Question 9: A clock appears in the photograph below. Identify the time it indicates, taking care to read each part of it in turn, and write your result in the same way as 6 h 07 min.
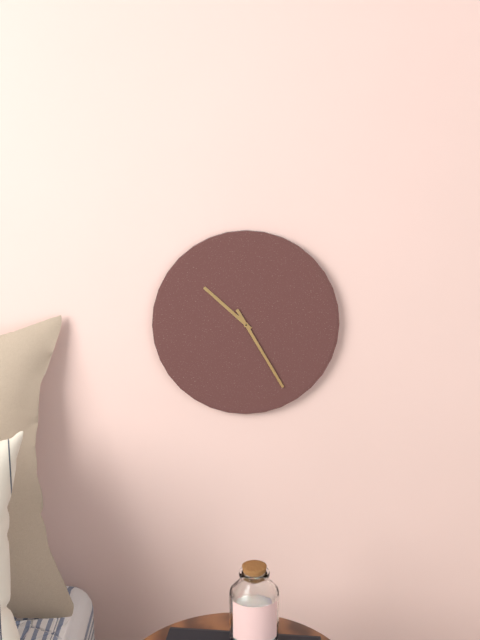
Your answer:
10 h 25 min
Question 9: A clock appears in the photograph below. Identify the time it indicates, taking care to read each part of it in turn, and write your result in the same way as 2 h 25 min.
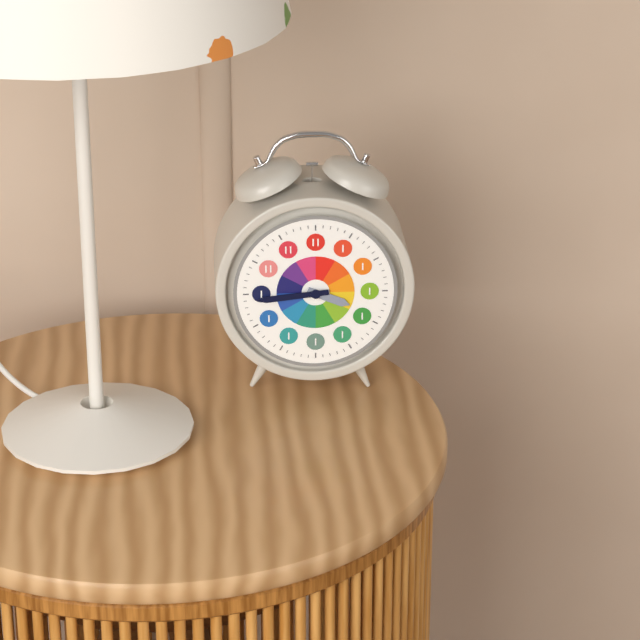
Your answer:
3 h 44 min
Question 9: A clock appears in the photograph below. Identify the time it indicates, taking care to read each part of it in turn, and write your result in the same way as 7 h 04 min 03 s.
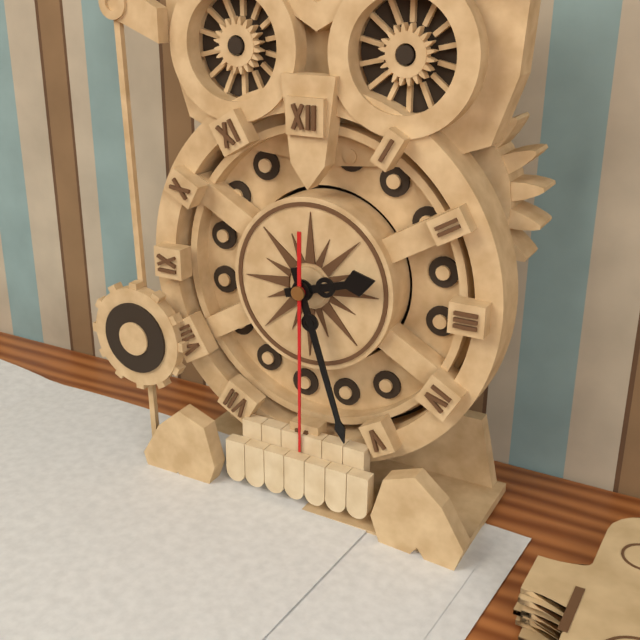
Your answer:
2 h 27 min 30 s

**WHAT YOU ARE ASKED TO DO:** Please update the entries above by changing "photograph" to "image" wherever it appears and keeping every other word as it is. Leave the pictures out of your version.

**RESPONSE TO THE EXERCISE:**
Question 9: A clock appears in the image below. Identify the time it indicates, taking care to read each part of it in turn, and write your result in the same way as 6 h 07 min.
Your answer:
10 h 25 min
Question 9: A clock appears in the image below. Identify the time it indicates, taking care to read each part of it in turn, and write your result in the same way as 2 h 25 min.
Your answer:
3 h 44 min
Question 9: A clock appears in the image below. Identify the time it indicates, taking care to read each part of it in turn, and write your result in the same way as 7 h 04 min 03 s.
Your answer:
2 h 27 min 30 s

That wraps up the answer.